Brief:
The records below must be returned exactly, with every picture left out.

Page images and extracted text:
>>

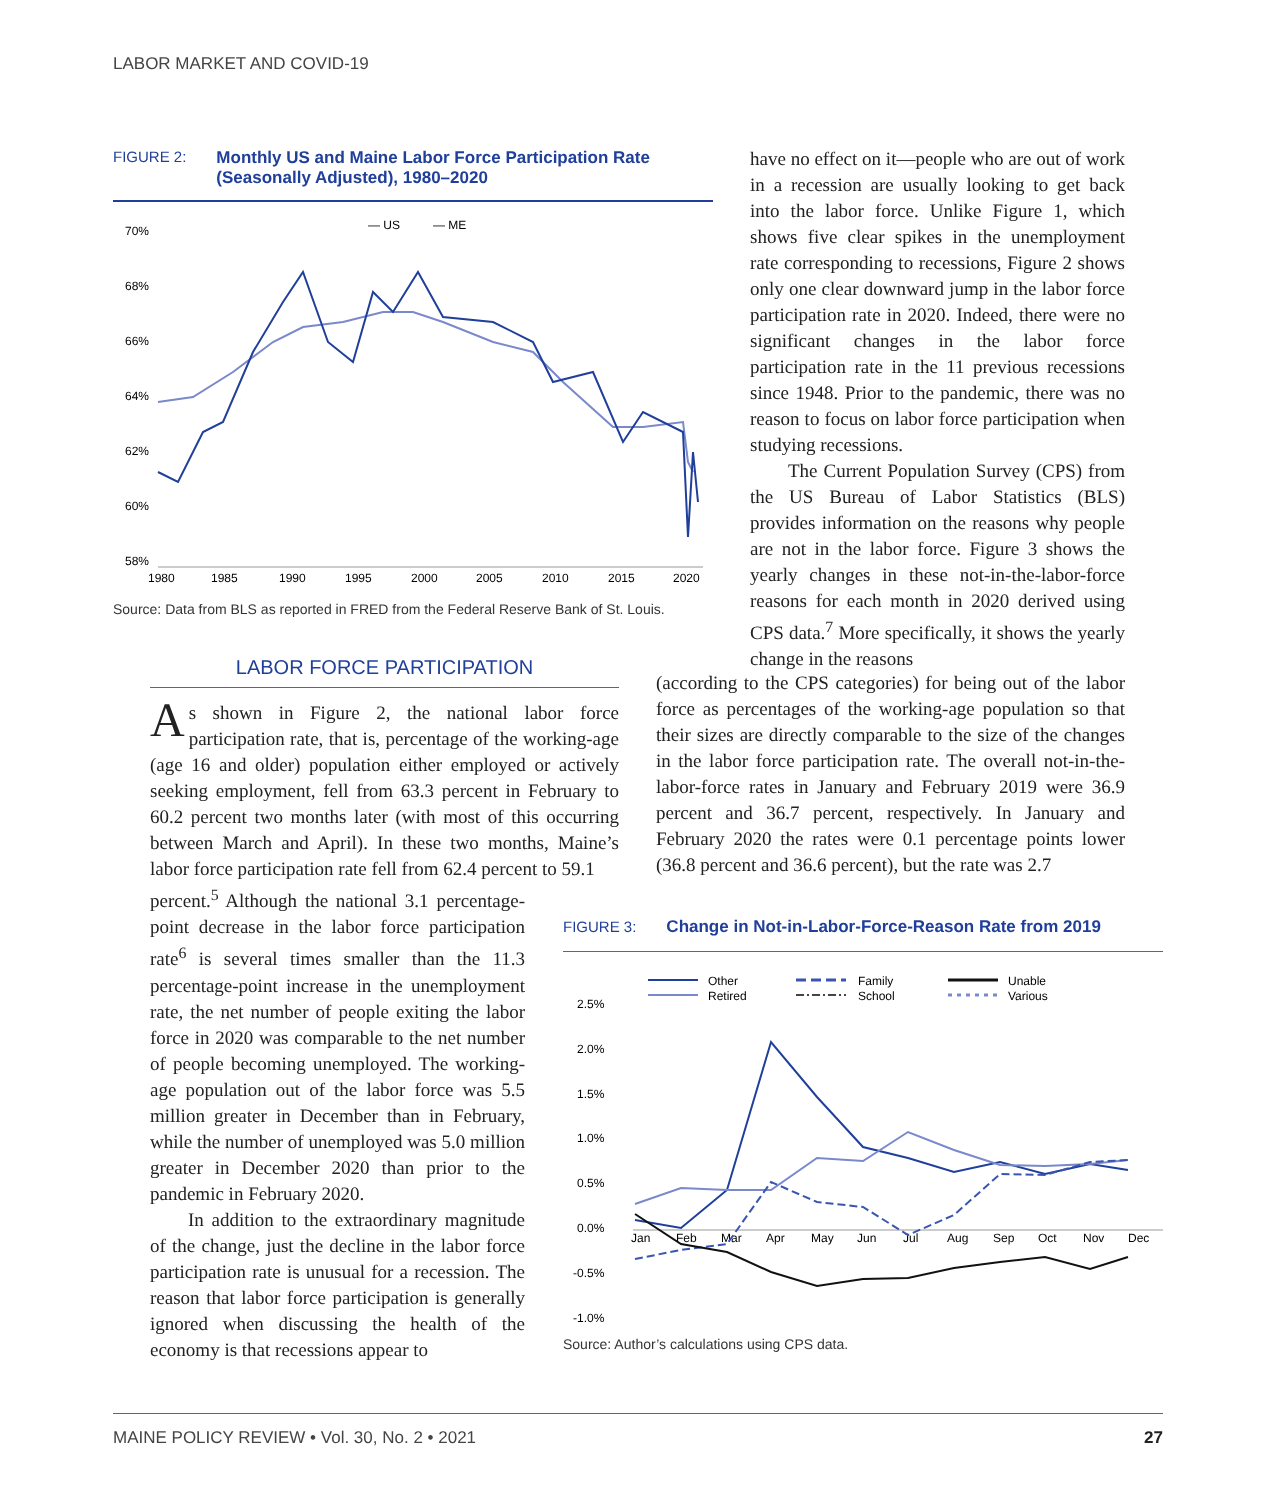LABOR MARKET AND COVID-19
FIGURE 2: Monthly US and Maine Labor Force Participation Rate
(Seasonally Adjusted), 1980–2020
— US
— ME
70%
68%
66%
64%
62%
60%
58%
1980
1985
1990
1995
2000
2005
2010
2015
2020
Source: Data from BLS as reported in FRED from the Federal Reserve Bank of St. Louis.
LABOR FORCE PARTICIPATION
As shown in Figure 2, the national labor force participation rate, that is, percentage of the working-age (age 16 and older) population either employed or actively seeking employment, fell from 63.3 percent in February to 60.2 percent two months later (with most of this occurring between March and April). In these two months, Maine’s labor force participation rate fell from 62.4 percent to 59.1
percent.<sup>5</sup> Although the national 3.1 percentage-point decrease in the labor force participation rate<sup>6</sup> is several times smaller than the 11.3 percentage-point increase in the unemployment rate, the net number of people exiting the labor force in 2020 was comparable to the net number of people becoming unemployed. The working-age population out of the labor force was 5.5 million greater in December than in February, while the number of unemployed was 5.0 million greater in December 2020 than prior to the pandemic in February 2020.
In addition to the extraordinary magnitude of the change, just the decline in the labor force participation rate is unusual for a recession. The reason that labor force participation is generally ignored when discussing the health of the economy is that recessions appear to
have no effect on it—people who are out of work in a recession are usually looking to get back into the labor force. Unlike Figure 1, which shows five clear spikes in the unemployment rate corresponding to recessions, Figure 2 shows only one clear downward jump in the labor force participation rate in 2020. Indeed, there were no significant changes in the labor force participation rate in the 11 previous recessions since 1948. Prior to the pandemic, there was no reason to focus on labor force participation when studying recessions.
The Current Population Survey (CPS) from the US Bureau of Labor Statistics (BLS) provides information on the reasons why people are not in the labor force. Figure 3 shows the yearly changes in these not-in-the-labor-force reasons for each month in 2020 derived using CPS data.<sup>7</sup> More specifically, it shows the yearly change in the reasons
(according to the CPS categories) for being out of the labor force as percentages of the working-age population so that their sizes are directly comparable to the size of the changes in the labor force participation rate. The overall not-in-the-labor-force rates in January and February 2019 were 36.9 percent and 36.7 percent, respectively. In January and February 2020 the rates were 0.1 percentage points lower (36.8 percent and 36.6 percent), but the rate was 2.7
FIGURE 3: Change in Not-in-Labor-Force-Reason Rate from 2019
Other
Retired
Family
School
Unable
Various
2.5%
2.0%
1.5%
1.0%
0.5%
0.0%
-0.5%
-1.0%
Jan
Feb
Mar
Apr
May
Jun
Jul
Aug
Sep
Oct
Nov
Dec
Source: Author’s calculations using CPS data.
MAINE POLICY REVIEW • Vol. 30, No. 2 • 2021 27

<<

Answer:
LABOR MARKET AND COVID-19
FIGURE 2: Monthly US and Maine Labor Force Participation Rate
(Seasonally Adjusted), 1980–2020
— US
— ME
70%
68%
66%
64%
62%
60%
58%
1980
1985
1990
1995
2000
2005
2010
2015
2020
Source: Data from BLS as reported in FRED from the Federal Reserve Bank of St. Louis.
LABOR FORCE PARTICIPATION
As shown in Figure 2, the national labor force participation rate, that is, percentage of the working-age (age 16 and older) population either employed or actively seeking employment, fell from 63.3 percent in February to 60.2 percent two months later (with most of this occurring between March and April). In these two months, Maine’s labor force participation rate fell from 62.4 percent to 59.1
percent.<sup>5</sup> Although the national 3.1 percentage-point decrease in the labor force participation rate<sup>6</sup> is several times smaller than the 11.3 percentage-point increase in the unemployment rate, the net number of people exiting the labor force in 2020 was comparable to the net number of people becoming unemployed. The working-age population out of the labor force was 5.5 million greater in December than in February, while the number of unemployed was 5.0 million greater in December 2020 than prior to the pandemic in February 2020.
In addition to the extraordinary magnitude of the change, just the decline in the labor force participation rate is unusual for a recession. The reason that labor force participation is generally ignored when discussing the health of the economy is that recessions appear to
have no effect on it—people who are out of work in a recession are usually looking to get back into the labor force. Unlike Figure 1, which shows five clear spikes in the unemployment rate corresponding to recessions, Figure 2 shows only one clear downward jump in the labor force participation rate in 2020. Indeed, there were no significant changes in the labor force participation rate in the 11 previous recessions since 1948. Prior to the pandemic, there was no reason to focus on labor force participation when studying recessions.
The Current Population Survey (CPS) from the US Bureau of Labor Statistics (BLS) provides information on the reasons why people are not in the labor force. Figure 3 shows the yearly changes in these not-in-the-labor-force reasons for each month in 2020 derived using CPS data.<sup>7</sup> More specifically, it shows the yearly change in the reasons
(according to the CPS categories) for being out of the labor force as percentages of the working-age population so that their sizes are directly comparable to the size of the changes in the labor force participation rate. The overall not-in-the-labor-force rates in January and February 2019 were 36.9 percent and 36.7 percent, respectively. In January and February 2020 the rates were 0.1 percentage points lower (36.8 percent and 36.6 percent), but the rate was 2.7
FIGURE 3: Change in Not-in-Labor-Force-Reason Rate from 2019
Other
Retired
Family
School
Unable
Various
2.5%
2.0%
1.5%
1.0%
0.5%
0.0%
-0.5%
-1.0%
Jan
Feb
Mar
Apr
May
Jun
Jul
Aug
Sep
Oct
Nov
Dec
Source: Author’s calculations using CPS data.
MAINE POLICY REVIEW • Vol. 30, No. 2 • 2021 27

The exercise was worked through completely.